Our education system is like a computer programmed with “how to” skills. The problem is that no one thinks it is important to upload the data (background knowledge) to process with that computer. Also, far too much time is wasted by the “discovery/constructivist” methods for writing each student’s interface software. This method results in agonizingly slow, simplistic, start-from-scratch approaches to each new problem while our competitors provide robust background information across a wide spectrum of subjects to provide important foundational context to any intellectual study. Thus, our graduates don’t have the background knowledge or the higher level thinking processes they need to be effective in the world against their foreign peers.

Our educators faced with high-stakes tests that concentrate most on reading and math have carved out ever larger parts of the total school day to have time for teaching to the test. They use ineffective “how to” approaches that are void of content knowledge. This creates students who at best can only regurgitate the examples they have studied in their classes.

Missing is the breadth and depth of knowledge (and practice in reading and literacy and grammar) that traditionally was provided by studying an increasingly challenging group of great writings by some of the best authors of our cultural background.
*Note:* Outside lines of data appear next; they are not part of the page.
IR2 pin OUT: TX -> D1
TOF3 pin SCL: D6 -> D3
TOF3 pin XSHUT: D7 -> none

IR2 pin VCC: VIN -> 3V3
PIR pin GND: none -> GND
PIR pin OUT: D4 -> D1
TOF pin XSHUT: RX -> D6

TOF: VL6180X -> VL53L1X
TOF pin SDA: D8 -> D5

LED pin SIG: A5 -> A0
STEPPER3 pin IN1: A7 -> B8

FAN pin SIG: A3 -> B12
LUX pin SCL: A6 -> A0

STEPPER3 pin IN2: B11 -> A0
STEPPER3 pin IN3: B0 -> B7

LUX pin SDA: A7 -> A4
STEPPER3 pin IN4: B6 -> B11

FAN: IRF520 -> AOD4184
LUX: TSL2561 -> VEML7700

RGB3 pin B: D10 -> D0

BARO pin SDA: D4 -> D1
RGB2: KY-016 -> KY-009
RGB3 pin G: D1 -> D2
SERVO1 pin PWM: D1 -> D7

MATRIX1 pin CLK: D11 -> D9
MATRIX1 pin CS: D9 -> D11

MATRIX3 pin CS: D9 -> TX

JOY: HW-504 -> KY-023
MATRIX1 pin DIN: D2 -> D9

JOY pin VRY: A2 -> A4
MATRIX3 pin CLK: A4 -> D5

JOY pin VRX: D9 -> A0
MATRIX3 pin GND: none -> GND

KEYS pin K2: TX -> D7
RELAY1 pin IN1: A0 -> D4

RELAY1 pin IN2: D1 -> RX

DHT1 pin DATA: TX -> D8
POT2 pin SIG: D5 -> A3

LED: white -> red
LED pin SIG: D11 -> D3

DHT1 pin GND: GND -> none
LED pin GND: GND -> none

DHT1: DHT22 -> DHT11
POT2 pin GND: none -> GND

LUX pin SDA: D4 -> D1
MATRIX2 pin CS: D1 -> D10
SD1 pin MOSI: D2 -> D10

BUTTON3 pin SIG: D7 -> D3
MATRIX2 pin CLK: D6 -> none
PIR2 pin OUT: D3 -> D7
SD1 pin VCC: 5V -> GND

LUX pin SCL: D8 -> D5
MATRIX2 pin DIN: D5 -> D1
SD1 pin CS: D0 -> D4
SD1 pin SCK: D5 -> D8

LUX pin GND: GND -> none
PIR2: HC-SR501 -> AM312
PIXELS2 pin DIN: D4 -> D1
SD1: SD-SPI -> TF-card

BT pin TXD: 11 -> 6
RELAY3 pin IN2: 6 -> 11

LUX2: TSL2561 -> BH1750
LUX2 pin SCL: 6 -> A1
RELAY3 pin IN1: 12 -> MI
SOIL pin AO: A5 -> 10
Missing too, is the in-depth study of history which also provides the chance to practice literacy and thinking skills.

The same things are true of math and the related study of science. So much time is spent teaching to the test that the foundational facts and optimized over centuries computational algorithms are not taught with any rigor. The party line is that you don’t need to know how to compute anymore because we have calculators. That is as wrong-headed as it can be because, for example, those algorithms like long division provide the tool needed to divide polynomials in algebra. With the current dumbed down approach in elementary schools, students “hit the wall” in middle and high school math studies and most do not attain a competent basis of algebra and higher math limiting their future college and career choices.

We focus on methods of teaching reading and math that are much slower than the methods of our competitor nations (at least the ones teaching their kids much more than we teach ours) which are based on a direct instruction technique taught by subject-competent teachers who build the foundation over the grades. Our slower process is ironic considering that our competitor nations tend to have significantly more days in their school years as well.

Therefore, no amount of money can fix this problem until we are willing to throw out the current content-free approach and replace it with a content-rich curriculum. That is why in spite of wasting billions of dollars trying to improve our education performance it doesn’t happen because the foundational approaches we take are contrary to every other country that is successful in beating us.

Sadly, the method our competitors are using is exactly that used by our American Common School movement starting in the 19th century and replaced slowly by the progressive methods starting at the turn of the Twentieth century, first in the education schools and then in full implementation across the land by the mid 1960s. By then students graduating from high school had been taught by the acolytes of the new system for their whole school career.

The question is, “Can we break this unhealthy education habit which harms our kids and our nation, or do we react like most do when the doctor tells them to lose weight or quit smoking, etc to be able to live a higher quality and longer life?”